In the entries below, how many lines hold the string "Defining"? Answer with the number only.
Start of EXCERPTED DATA
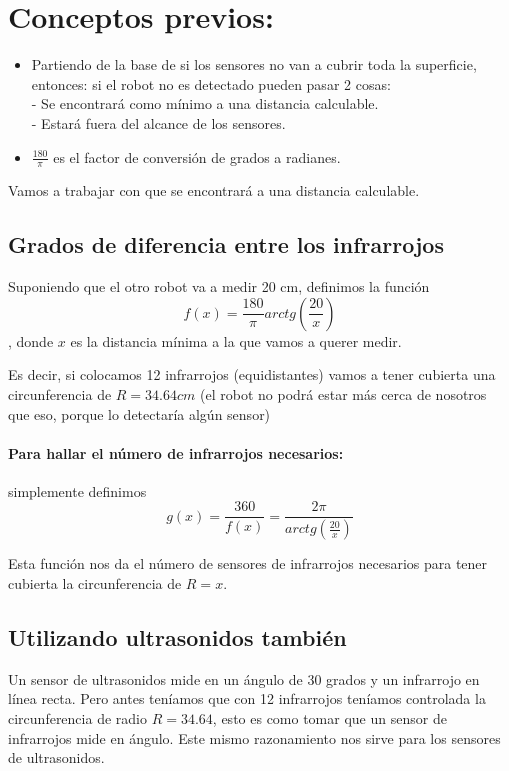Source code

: \documentclass[a4paper,10pt]{article}
\title{}
\author{}
\newcommand{\rtg}{\frac{180}{\pi}}
\begin{document}
\section{Conceptos previos: }
\begin{itemize}
 \item Partiendo de la base de si los sensores no van a cubrir toda la superficie, entonces: si el robot no es detectado pueden pasar 2 cosas: \\
 - Se encontrará como mínimo a una distancia calculable.\\
 - Estará fuera del alcance de los sensores.
 \item $\frac{180}{\pi}$ es el factor de conversión de grados a radianes.
\end{itemize}
Vamos a trabajar con que se encontrará a una distancia calculable.

\subsection{Grados de diferencia entre los infrarrojos}

Suponiendo que el otro robot va a medir 20 cm, definimos la función \[f(x) = \rtg arctg\left(\frac{20}{x}\right)\], donde $x$ es la distancia mínima a la que vamos a querer medir. 

Es decir, si colocamos 12 infrarrojos (equidistantes) vamos a tener cubierta una circunferencia de $R = 34.64cm$ (el robot no podrá estar más cerca de nosotros que eso, porque lo detectaría algún sensor)

\paragraph{Para hallar el número de infrarrojos necesarios:} simplemente definimos 
\[g(x) = \frac{360}{f(x)} = \frac{2\pi}{arctg\left(\frac{20}{x}\right)}\]

Esta función nos da el número de sensores de infrarrojos necesarios para tener cubierta la circunferencia de $R = x$.

\subsection{Utilizando ultrasonidos también}

Un sensor de ultrasonidos mide en un ángulo de $30$ grados y un infrarrojo en línea recta. Pero antes teníamos que con 12 infrarrojos teníamos controlada la circunferencia de radio $R = 34.64$, esto es como tomar que un sensor de infrarrojos mide en ángulo. Este mismo razonamiento nos sirve para los sensores de ultrasonidos. 
\end{document}
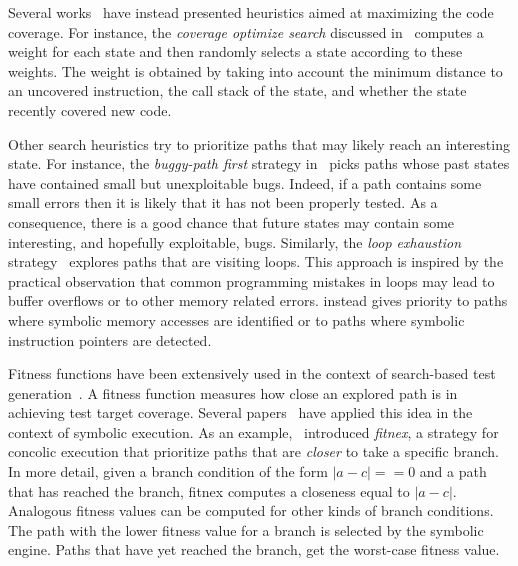 Several works~\cite{EXE-CCS06,KLEE-OSDI08,MAYHEM-SP12,CKC-TOCS12} have instead presented heuristics aimed at maximizing the code coverage. For instance, the {\em coverage optimize search} discussed in~\cite{KLEE-OSDI08} computes a weight for each state and then randomly selects a state according to these weights. The weight is obtained by taking into account the minimum distance to an uncovered instruction, the call stack of the state, and whether the state recently covered new code.

Other search heuristics try to prioritize paths that may likely reach an interesting state. For instance, the {\em buggy-path first} strategy in~\cite{AEG-NDSS11} picks paths whose past states have contained small but unexploitable bugs. Indeed, if a path contains some small errors then it is likely that it has not been properly tested. As a consequence, there is a good chance that future states may contain some interesting, and hopefully exploitable, bugs. Similarly, the {\em loop exhaustion} strategy~\cite{AEG-NDSS11} explores paths that are visiting loops. This approach is inspired by the practical observation that common programming mistakes in loops may lead to buffer overflows or to other memory related errors. \cite{MAYHEM-SP12} instead gives priority to paths where symbolic memory accesses are identified or to paths where symbolic instruction pointers are detected. 

Fitness functions have been extensively used in the context of search-based test generation~\cite{M-STVR04}. A fitness function measures how close an explored path is in achieving test target coverage. Several papers~\cite{XTD-DSN09,CS-CACM13,XTD-DSN09} have applied this idea in the context of symbolic execution. As an example,~\cite{XTD-DSN09} introduced {\em fitnex}, a strategy for concolic execution that prioritize paths that are {\em closer} to take a specific branch. In more detail, given a branch condition of the form $|a - c| == 0$ and a path that has reached the branch, fitnex computes a closeness equal to $|a - c|$. Analogous fitness values can be computed for other kinds of branch conditions. The path with the lower fitness value for a branch is selected by the symbolic engine. Paths that have yet reached the branch, get the worst-case fitness value.

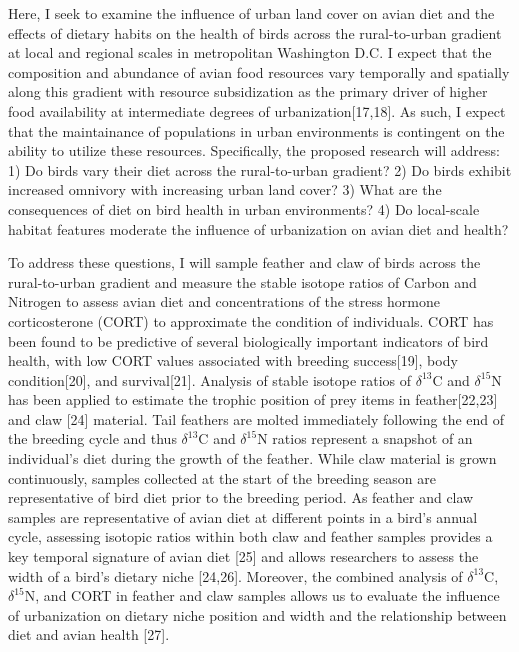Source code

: \documentclass[12pt]{article}
\begin{document}

 Here, I seek to examine the influence of urban land cover on avian diet and the effects of dietary habits on the health of birds across the rural-to-urban gradient at local and regional scales in metropolitan Washington D.C. I expect that the composition and abundance of avian food resources vary temporally and spatially along this gradient with resource subsidization as the primary driver of higher food availability at intermediate degrees of urbanization[17,18]. As such, I expect that the maintainance of populations in urban environments is contingent on the ability to utilize these resources. Specifically, the proposed research will address:  1) Do birds vary their diet across the rural-to-urban gradient? 2) Do birds exhibit increased omnivory with increasing urban land cover? 3) What are the consequences of diet on bird health in  urban environments? 4) Do local-scale habitat features moderate the influence of urbanization on avian diet and health? \par

To address these questions, I will sample feather and claw of birds across the rural-to-urban gradient and measure the stable isotope ratios of Carbon and Nitrogen to assess avian diet and concentrations of the stress hormone corticosterone (CORT) to approximate the condition of individuals. CORT has been found to be predictive of several biologically important indicators of bird health, with low CORT values associated with breeding success[19], body condition[20], and survival[21]. Analysis of stable isotope ratios of $\delta^{13}$C and $\delta^{15}$N has been applied to estimate the trophic position of prey items in feather[22,23] and claw [24] material. Tail feathers are molted immediately following the end of the breeding cycle and thus $\delta^{13}$C and $\delta^{15}$N ratios represent a snapshot of an individual's diet during the growth of the feather. While claw material is grown continuously, samples collected at the start of the breeding season are representative of bird diet prior to the breeding period. As feather and claw samples are representative of avian diet at different points in a bird's annual cycle, assessing isotopic ratios within both claw and feather samples provides a key temporal signature of avian diet [25] and allows researchers to assess the width of a bird's dietary niche [24,26]. Moreover, the combined analysis of $\delta^{13}$C, $\delta^{15}$N, and CORT in feather and claw samples allows us to evaluate the influence of urbanization on dietary niche position and width and the relationship between diet and avian health [27].\par
\end{document}
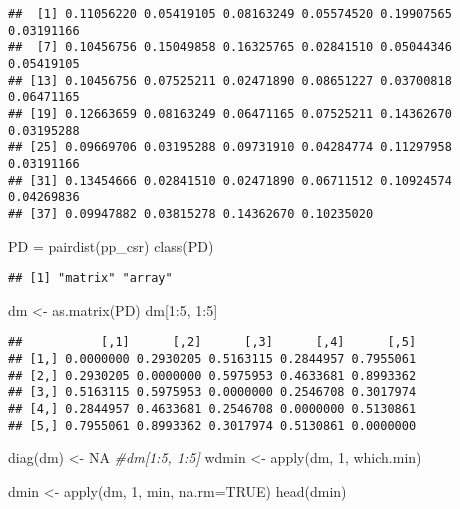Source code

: \documentclass[
]{book}
\newenvironment{Shaded}{\begin{snugshade}}{\end{snugshade}}
\newcommand{\AttributeTok}[1]{\textcolor[rgb]{0.77,0.63,0.00}{#1}}
\newcommand{\CommentTok}[1]{\textcolor[rgb]{0.56,0.35,0.01}{\textit{#1}}}
\newcommand{\ConstantTok}[1]{\textcolor[rgb]{0.00,0.00,0.00}{#1}}
\newcommand{\DecValTok}[1]{\textcolor[rgb]{0.00,0.00,0.81}{#1}}
\newcommand{\FunctionTok}[1]{\textcolor[rgb]{0.00,0.00,0.00}{#1}}
\newcommand{\NormalTok}[1]{#1}
\newcommand{\OtherTok}[1]{\textcolor[rgb]{0.56,0.35,0.01}{#1}}
\newcommand{\SpecialCharTok}[1]{\textcolor[rgb]{0.00,0.00,0.00}{#1}}
\begin{document}
\begin{verbatim}
##  [1] 0.11056220 0.05419105 0.08163249 0.05574520 0.19907565 0.03191166
##  [7] 0.10456756 0.15049858 0.16325765 0.02841510 0.05044346 0.05419105
## [13] 0.10456756 0.07525211 0.02471890 0.08651227 0.03700818 0.06471165
## [19] 0.12663659 0.08163249 0.06471165 0.07525211 0.14362670 0.03195288
## [25] 0.09669706 0.03195288 0.09731910 0.04284774 0.11297958 0.03191166
## [31] 0.13454666 0.02841510 0.02471890 0.06711512 0.10924574 0.04269836
## [37] 0.09947882 0.03815278 0.14362670 0.10235020
\end{verbatim}

\begin{Shaded}
\begin{Highlighting}[]
\NormalTok{PD }\OtherTok{=} \FunctionTok{pairdist}\NormalTok{(pp\_csr)}
\FunctionTok{class}\NormalTok{(PD)}
\end{Highlighting}
\end{Shaded}

\begin{verbatim}
## [1] "matrix" "array"
\end{verbatim}

\begin{Shaded}
\begin{Highlighting}[]
\NormalTok{dm }\OtherTok{\textless{}{-}} \FunctionTok{as.matrix}\NormalTok{(PD)}
\NormalTok{dm[}\DecValTok{1}\SpecialCharTok{:}\DecValTok{5}\NormalTok{, }\DecValTok{1}\SpecialCharTok{:}\DecValTok{5}\NormalTok{]}
\end{Highlighting}
\end{Shaded}

\begin{verbatim}
##           [,1]      [,2]      [,3]      [,4]      [,5]
## [1,] 0.0000000 0.2930205 0.5163115 0.2844957 0.7955061
## [2,] 0.2930205 0.0000000 0.5975953 0.4633681 0.8993362
## [3,] 0.5163115 0.5975953 0.0000000 0.2546708 0.3017974
## [4,] 0.2844957 0.4633681 0.2546708 0.0000000 0.5130861
## [5,] 0.7955061 0.8993362 0.3017974 0.5130861 0.0000000
\end{verbatim}

\begin{Shaded}
\begin{Highlighting}[]
\FunctionTok{diag}\NormalTok{(dm) }\OtherTok{\textless{}{-}} \ConstantTok{NA}
\CommentTok{\#dm[1:5, 1:5]}
\NormalTok{wdmin }\OtherTok{\textless{}{-}} \FunctionTok{apply}\NormalTok{(dm, }\DecValTok{1}\NormalTok{, which.min)}

\NormalTok{dmin }\OtherTok{\textless{}{-}} \FunctionTok{apply}\NormalTok{(dm, }\DecValTok{1}\NormalTok{, min, }\AttributeTok{na.rm=}\ConstantTok{TRUE}\NormalTok{)}
\FunctionTok{head}\NormalTok{(dmin)}
\end{Highlighting}
\end{Shaded}
\end{document}
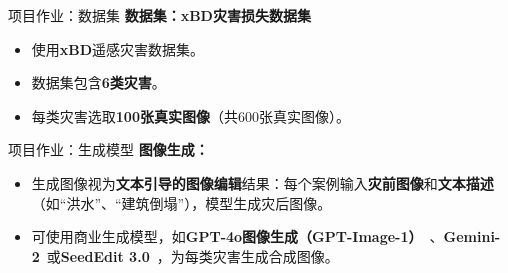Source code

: \begin{refsection}
  \begin{frame}{项目作业：数据集}
    \textbf{数据集：xBD灾害损失数据集}
    \begin{itemize}
      \item 使用\textbf{xBD}遥感灾害数据集。
      \item 数据集包含\textbf{6类灾害}。
      \item 每类灾害选取\textbf{100张真实图像}（共600张真实图像）。
    \end{itemize}
    \bottomleftrefs
  \end{frame}
  \end{refsection}
  
  \begin{refsection}
    \begin{frame}{项目作业：生成模型}
      \textbf{图像生成：}
      \begin{itemize}
        \item 生成图像视为\textbf{文本引导的图像编辑}结果：每个案例输入\textbf{灾前图像}和\textbf{文本描述}（如“洪水”、“建筑倒塌”），模型生成灾后图像。
        \item 可使用商业生成模型，如\textbf{GPT-4o图像生成（GPT-Image-1）}~\parencite{gptimage1}、\textbf{Gemini-2}~\parencite{gemini2}或\textbf{SeedEdit 3.0}~\parencite{wang2025seedit}，为每类灾害生成合成图像。
      \end{itemize}
      \bottomleftrefs
    \end{frame}
  \end{refsection}
  
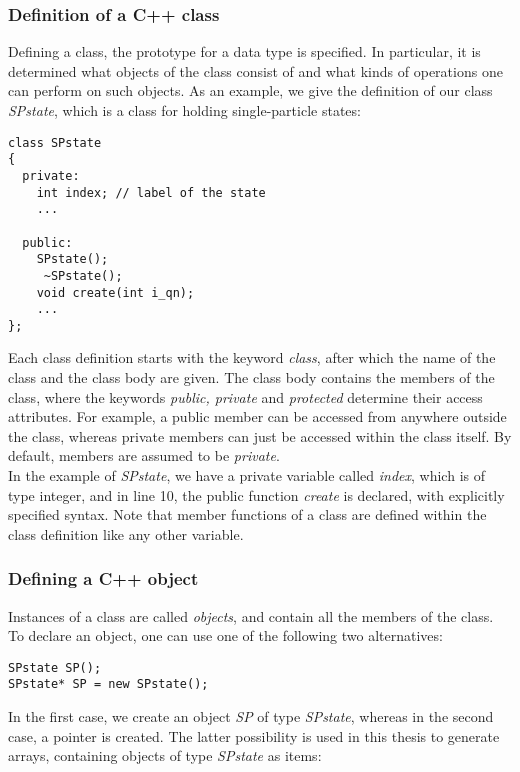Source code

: \subsubsection{Definition of a C++ class}
Defining a class, the prototype for a data type is specified. In particular, it is determined what objects of the class  consist of and what kinds of operations one can perform on such objects.
As an example, we give the definition of our class \textit{SPstate}, which is a class for holding single-particle states:

\begin{lstlisting}[backgroundcolor=\color{lighter-gray}]
class SPstate
{   
  private:
    int index; // label of the state
    ...
    
  public:
    SPstate();
     ~SPstate();    
    void create(int i_qn);
    ...
};
\end{lstlisting}

Each class definition starts with the keyword \textit{class}, after which the name of the class and the class body are given. The class body contains the members of the class, where the keywords \textit{public, private} and \textit{protected} determine their access attributes. For example, a public member can be accessed from anywhere outside the class, whereas private members can just be accessed within the class itself. By default, members are assumed to be \textit{private}. %
\\ In the example of \textit{SPstate}, we have a private variable called \textit{index}, which is of type integer, and in line 10, the public function \textit{create} is declared, with explicitly specified syntax. Note that member functions of a class are defined within the class definition like any other variable.

\subsubsection{Defining a C++ object}
Instances of a class are called \textit{objects}, and contain all the members of the class. To declare an object, one can use one of the following two alternatives:

\begin{lstlisting}[backgroundcolor=\color{lighter-gray}, numbers=none]
SPstate SP();
SPstate* SP = new SPstate();
\end{lstlisting}

In the first case, we create an object \textit{SP} of type \textit{SPstate}, whereas in the second case, a pointer is created. The latter possibility is used in this thesis to generate arrays, containing objects of type \textit{SPstate}  as items:

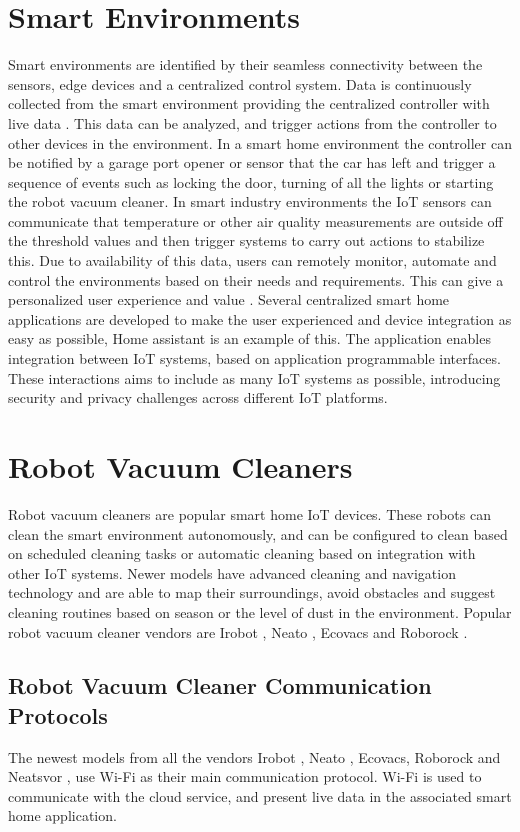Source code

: \section{Smart Environments}
Smart environments are identified by their seamless connectivity between the sensors, edge devices and a centralized control system. Data is continuously collected from the smart environment providing the centralized controller with live data \cite{lin2016iot}. This data can be analyzed, and trigger actions from the controller to other devices in the environment. In a smart home environment the controller can be notified by a garage port opener or sensor that the car has left and trigger a sequence of events such as locking the door, turning of all the lights or starting the robot vacuum cleaner. In smart industry environments the \gls{IoT} sensors can communicate that temperature or other air quality measurements are outside off the threshold values and then trigger systems to carry out actions to stabilize this. Due to availability of this data, users can remotely monitor, automate and control the environments based on their needs and requirements. This can give a personalized user experience and value \cite{mantas2011security}. Several centralized smart home applications are developed to make the user experienced and device integration as easy as possible, Home assistant \cite{homeassistant2023} is an example of this. The application enables integration between \gls{IoT} systems, based on application programmable interfaces. These interactions aims to include as many \gls{IoT} systems as possible, introducing security and privacy challenges across different \gls{IoT} platforms. 

\section{Robot Vacuum Cleaners}
Robot vacuum cleaners are popular smart home \gls{IoT} devices. These robots can clean the smart environment autonomously, and can be configured to clean based on scheduled cleaning tasks or automatic cleaning based on integration with other \gls{IoT} systems. Newer models have advanced cleaning and navigation technology and are able to map their surroundings, avoid obstacles and suggest cleaning routines based on season or the level of dust in the environment. Popular robot vacuum cleaner vendors are Irobot \cite{irobot}, Neato \cite{Neato}, Ecovacs \cite{ecovacs} and Roborock \cite{roborock}. 


\subsection{Robot Vacuum Cleaner Communication Protocols}
The newest models from all the vendors Irobot \cite{irobot}, Neato \cite{Neato}, Ecovacs\cite{ecovacs}, Roborock\cite{roborock} and Neatsvor \cite{neatsvor}, use \gls{Wi-Fi} as their main communication protocol. \gls{Wi-Fi} is used to communicate with the cloud service, and present live data in the associated smart home application.

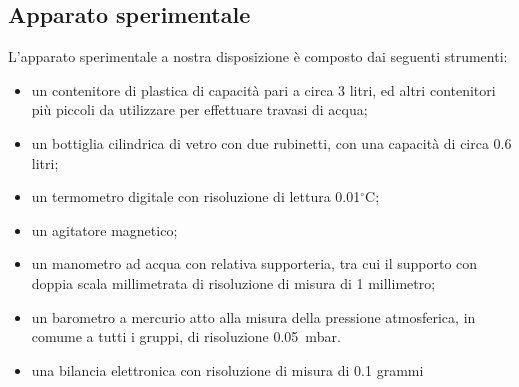 \subsection{Apparato sperimentale}

L'apparato sperimentale a nostra disposizione è composto dai seguenti strumenti:

\begin{itemize}
	\item{un contenitore di plastica di capacità pari a circa 3 litri, ed altri contenitori più piccoli da utilizzare per effettuare travasi di acqua;}
	\item{un bottiglia cilindrica di vetro con due rubinetti, con una capacità di circa 0.6 litri;}
	\item{un termometro digitale con risoluzione di lettura 0.01$^\circ$C;}
	\item{un agitatore magnetico;}
	\item{un manometro ad acqua con relativa supporteria, tra cui il supporto con doppia scala millimetrata di risoluzione di misura di 1 millimetro;}
	\item{un barometro a mercurio atto alla misura della pressione atmosferica, in comume a tutti i gruppi,
    di risoluzione \SI{0.05}{\milli\bar}.}
	\item{una bilancia elettronica con risoluzione di misura di 0.1 grammi}
\end{itemize}
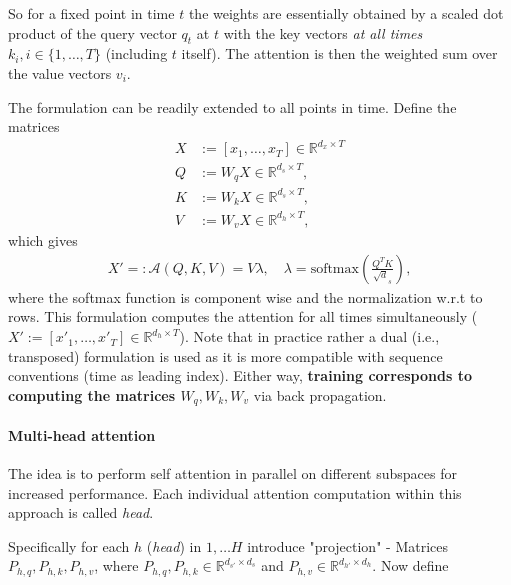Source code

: \documentclass[12pt,a4paper]{article}
\begin{document}
So for a fixed point in time $t$ the weights are essentially obtained by a scaled dot product of the query vector $q_t$ at $t$ with the key vectors \textit{at all times}  $k_i, i \in \{1, \dots, T\}$ (including $t$ itself). The attention is then the weighted sum over the value vectors $v_i$. 

The formulation can be readily extended to all points in time. Define the matrices 
\begin{align}
X &:=[x_1,\dots, x_T] \in \mathbb{R}^{d_x\times T}\\
Q &:= W_q X \in \mathbb{R} ^ {d_s \times T}, \\ 
K &:= W_k X \in \mathbb{R} ^ {d_s \times T},\\ 
V &:= W_vX\in \mathbb{R} ^ {d_h \times T},
\end{align}
which gives
\begin{align}
	 X' =:\mathcal A (Q, K, V)  = V \lambda, \quad \lambda = \text{softmax}\left(\frac{Q^T K}{\sqrt d_s} \right),
\end{align}
where the softmax function is component wise and the normalization w.r.t to rows. This formulation computes the attention for all times simultaneously ($X':=[x'_1,\dots, x'_T]  \in \mathbb{R}^{d_h\times T}$). Note that in practice rather a dual (i.e., transposed) formulation is used as it is more compatible with sequence conventions (time as leading index).  Either way, \textbf{training corresponds to computing the matrices $W_q,W_k,W_v$} via back propagation.

\paragraph{Multi-head attention}
The idea is to perform self attention in parallel on different subspaces for increased performance. Each individual attention computation within this approach is called \textit{head}. 

Specifically for each  $h$ (\textit{head}) in $1, \dots H$ introduce "projection" - Matrices ${P_{h,q}, P_{h,k},  P_{h,v}}$, where $P_{h,q}, P_{h,k} \in \mathbb{R}^{d_{s'} \times d_s}$ and $P_{h,v} \in \mathbb{R}^{d_{h'} \times d_h}$. Now define
\end{document}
End of EXCERPTED DATA
RESPONSE AREA: 2